## Information given
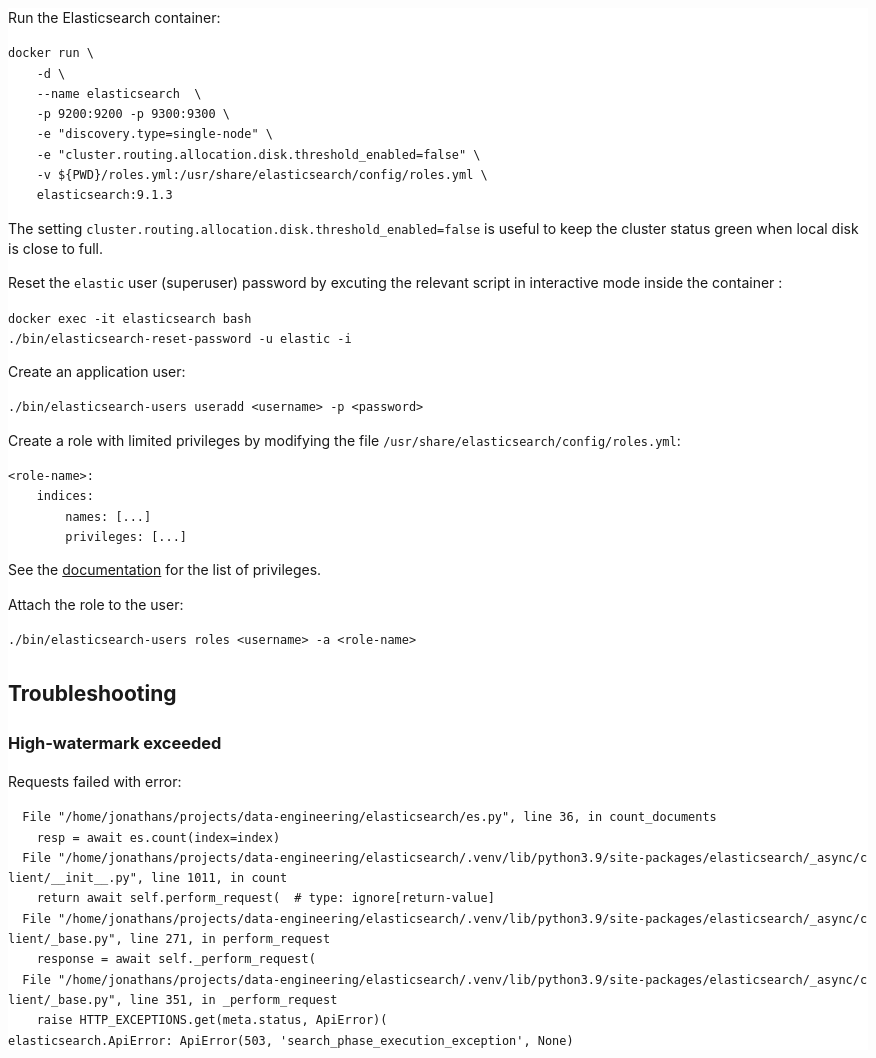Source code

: Run the Elasticsearch container:

```
docker run \
    -d \
    --name elasticsearch  \
    -p 9200:9200 -p 9300:9300 \
    -e "discovery.type=single-node" \
    -e "cluster.routing.allocation.disk.threshold_enabled=false" \
    -v ${PWD}/roles.yml:/usr/share/elasticsearch/config/roles.yml \
    elasticsearch:9.1.3
```

The setting `cluster.routing.allocation.disk.threshold_enabled=false` is useful
to keep the cluster status green when local disk is close to full.

Reset the `elastic` user (superuser) password by excuting the relevant script
in interactive mode inside the container :
```
docker exec -it elasticsearch bash
./bin/elasticsearch-reset-password -u elastic -i
```

Create an application user:
```
./bin/elasticsearch-users useradd <username> -p <password>
```

Create a role with limited privileges by modifying the file
`/usr/share/elasticsearch/config/roles.yml`:
```
<role-name>:
    indices:
        names: [...]
        privileges: [...]
```

See the
[documentation](https://www.elastic.co/docs/reference/elasticsearch/security-privileges)
for the list of privileges.

Attach the role to the user:
```
./bin/elasticsearch-users roles <username> -a <role-name>
```

## Troubleshooting

### High-watermark exceeded

Requests failed with error:

```
  File "/home/jonathans/projects/data-engineering/elasticsearch/es.py", line 36, in count_documents
    resp = await es.count(index=index)
  File "/home/jonathans/projects/data-engineering/elasticsearch/.venv/lib/python3.9/site-packages/elasticsearch/_async/client/__init__.py", line 1011, in count
    return await self.perform_request(  # type: ignore[return-value]
  File "/home/jonathans/projects/data-engineering/elasticsearch/.venv/lib/python3.9/site-packages/elasticsearch/_async/client/_base.py", line 271, in perform_request
    response = await self._perform_request(
  File "/home/jonathans/projects/data-engineering/elasticsearch/.venv/lib/python3.9/site-packages/elasticsearch/_async/client/_base.py", line 351, in _perform_request
    raise HTTP_EXCEPTIONS.get(meta.status, ApiError)(
elasticsearch.ApiError: ApiError(503, 'search_phase_execution_exception', None)
```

## Task description
Among the records above, how many lines carry the string "disk"? Reply with the number alone.

## Exercise result
3